Cosmonauts who needed a data device got a tricorder, which was basically a PDA. Those who need voice calls got a communicator, which was a mobile phone. Sometimes you wonder if Roddenberry wasn’t on to something, and that these huge industries have been chasing a phantom, something that nobody really needs, for many years.

I don't think that's quite the case - but things have been more problematic than anyone envisaged. And the answer, perhaps, has been staring us in the face.

It's Convergence, Jim - but not as we know it

Yesterday I wrote how Nokia executives sound peevish and a bit fed up on their big day on Tuesday. Perhaps you would too, if you’d invented the smartphone 15 years ago, and you still sold the most smartphones - then saw somebody else come along and pocket all the profits. But there’s a factor here that almost everyone forgets, which has nothing to do with technology, design or logistics. It becomes obvious when you look at the history, because getting everything else “right” still doesn’t help. Only by taking a long view does it become quite striking.

Let there be data

Let’s go back to the early 1990s, with huge investments going into the first 2G digital cellular networks, which opened for business in 1992. It was clear to a lot of people that data would become part of the mobile deal. This informed thinking in Europe, Japan and the USA, and the development of CDMA and the first UMTS meetings in 1992.

Consumer deployments would be years of wrangling away, but once GSM took off in the mid-1990s it was evident that mobile data would most probably be brought to us by the same people who brought us those mobile networks. They would have such a strong economic and organisational advantages (they made money, had access to capital, had the best sites, a fast growing user base, and knew how to co-operate) that new market entrants touting some whizzy new new technology (for example an Iridium, or a Wi-Fi network) would almost certainly fail.

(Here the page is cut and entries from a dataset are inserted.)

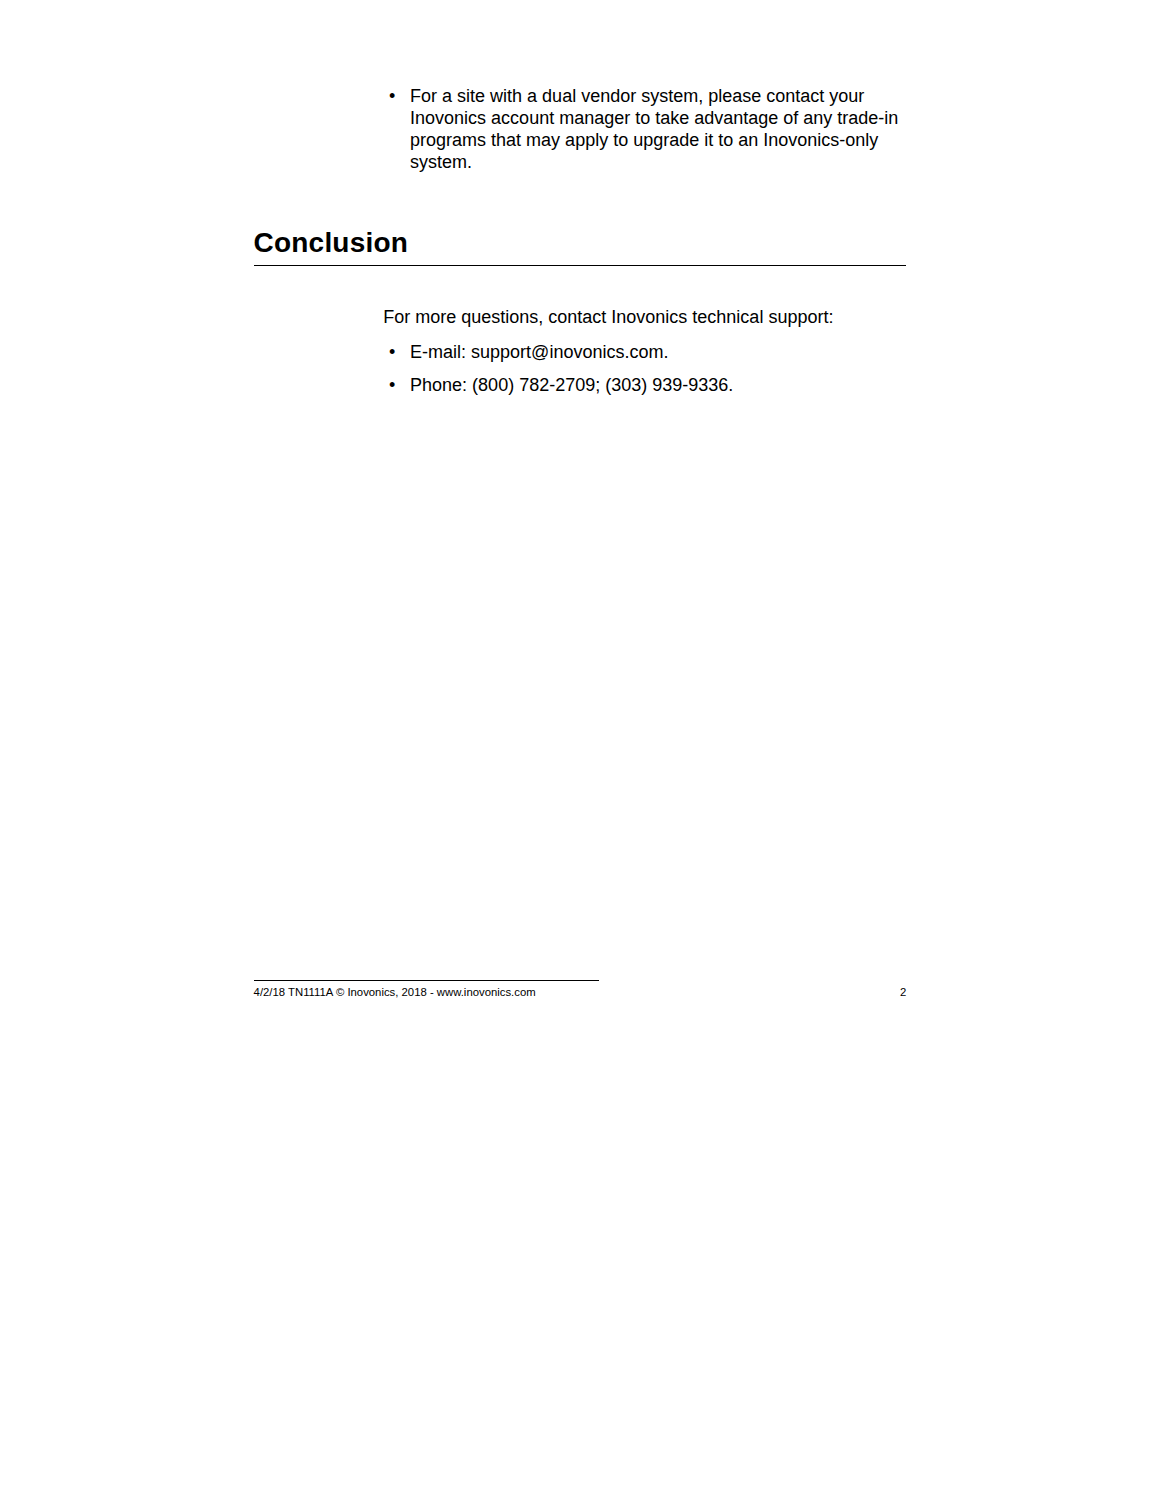For a site with a dual vendor system, please contact your Inovonics account manager to take advantage of any trade-in programs that may apply to upgrade it to an Inovonics-only system.
Conclusion
For more questions, contact Inovonics technical support:
E-mail: support@inovonics.com.
Phone: (800) 782-2709; (303) 939-9336.
4/2/18 TN1111A © Inovonics, 2018 - www.inovonics.com 2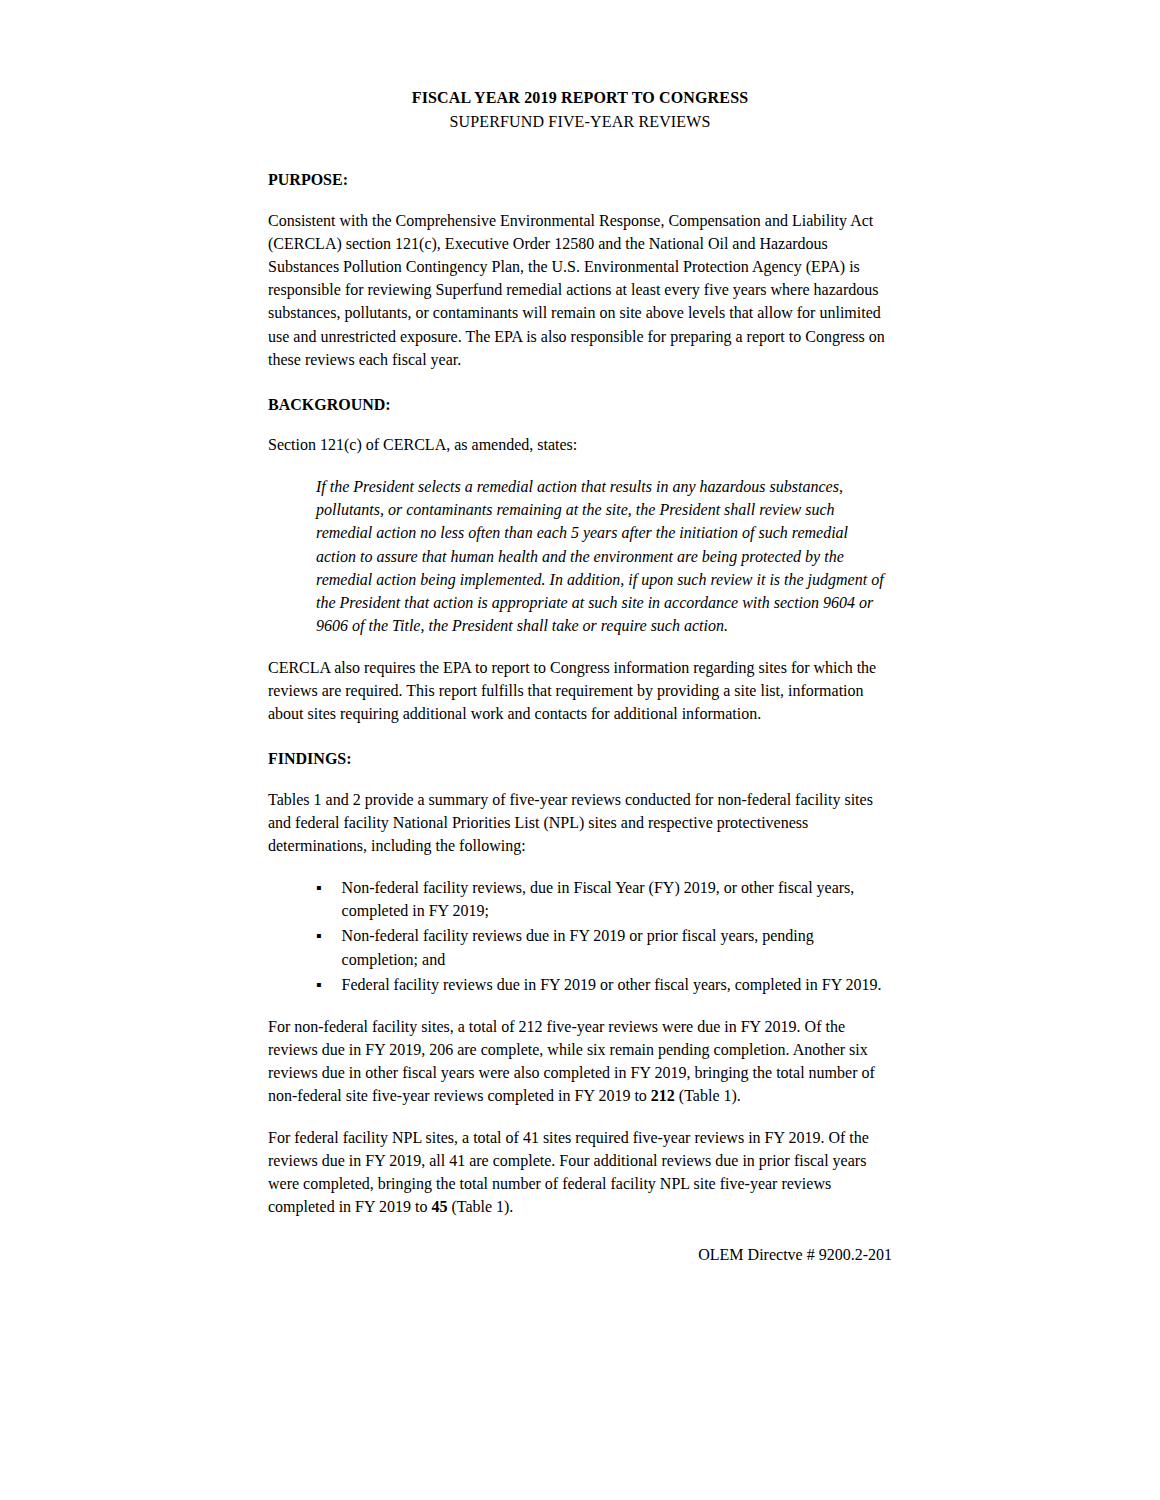Fiscal Year 2019 Report to Congress
Superfund Five-Year Reviews
Purpose:
Consistent with the Comprehensive Environmental Response, Compensation and Liability Act (CERCLA) section 121(c), Executive Order 12580 and the National Oil and Hazardous Substances Pollution Contingency Plan, the U.S. Environmental Protection Agency (EPA) is responsible for reviewing Superfund remedial actions at least every five years where hazardous substances, pollutants, or contaminants will remain on site above levels that allow for unlimited use and unrestricted exposure. The EPA is also responsible for preparing a report to Congress on these reviews each fiscal year.
Background:
Section 121(c) of CERCLA, as amended, states:
If the President selects a remedial action that results in any hazardous substances, pollutants, or contaminants remaining at the site, the President shall review such remedial action no less often than each 5 years after the initiation of such remedial action to assure that human health and the environment are being protected by the remedial action being implemented. In addition, if upon such review it is the judgment of the President that action is appropriate at such site in accordance with section 9604 or 9606 of the Title, the President shall take or require such action.
CERCLA also requires the EPA to report to Congress information regarding sites for which the reviews are required. This report fulfills that requirement by providing a site list, information about sites requiring additional work and contacts for additional information.
Findings:
Tables 1 and 2 provide a summary of five-year reviews conducted for non-federal facility sites and federal facility National Priorities List (NPL) sites and respective protectiveness determinations, including the following:
Non-federal facility reviews, due in Fiscal Year (FY) 2019, or other fiscal years, completed in FY 2019;
Non-federal facility reviews due in FY 2019 or prior fiscal years, pending completion; and
Federal facility reviews due in FY 2019 or other fiscal years, completed in FY 2019.
For non-federal facility sites, a total of 212 five-year reviews were due in FY 2019. Of the reviews due in FY 2019, 206 are complete, while six remain pending completion. Another six reviews due in other fiscal years were also completed in FY 2019, bringing the total number of non-federal site five-year reviews completed in FY 2019 to 212 (Table 1).
For federal facility NPL sites, a total of 41 sites required five-year reviews in FY 2019. Of the reviews due in FY 2019, all 41 are complete. Four additional reviews due in prior fiscal years were completed, bringing the total number of federal facility NPL site five-year reviews completed in FY 2019 to 45 (Table 1).
OLEM Directve # 9200.2-201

This tended to focus minds wonderfully. The PDAs of the early 1990s were also sprouting comms ports, even though the destinations were a PC (via a serial link) or a CompuServe or AOL. The Psions and Newtons were already “communicators”, they just weren’t integrated communicators. So the leading phone companies began to think about how to put data on a phone.

A smartphone from late 1997: Sharp's G1

At CeBIT in the mid-1990s, Nokia and Ericsson would happily show you could see “concept designs” of integrated touch screen communicators. When it began writing a new OS in 1994, Psion had the foresight to anticipate what phone manufacturers might one day need, and the resulting Epoc had an advantage in resource consumption and performance, as well as a rich and flexible framework for applications. The three largest phone companies all agreed to pool development on this joint venture, Microsoft swore vengeance, and a long, phoney war followed for several years.

But this happy consensus tended to obscure some issues which were acknowledged but not really addressed by anyone in the industry. The Roddenberry conundrum was still alive and well.

The data people wanted to make the experience as rich as possible, thinking of sophisticated devices that were really mobile computers, that also did voice. The other school of thought envisaged data as being a service, a bolt-on to a device which was still a voice phone first and foremost.

Naturally operators took the second view – and not always for Machiavellian reasons. They thought the untamed World Wide Web looked a little too much like the Wild Wild West, and not enough like a service. Current mobile data usage patterns show that they were as right as they were wrong. So they steered everyone towards a portal – their own portal, of course.

But while the operators thought in terms of services, they were uniquely incapable of delivering interesting or innovating services, lurched from WAP to walled gardens. Hopping out of the walled garden wasn't so difficult, but it was a minority pursuit.

Nokia, being Nokia, tried to please everybody. And why not, it had the scale to do so.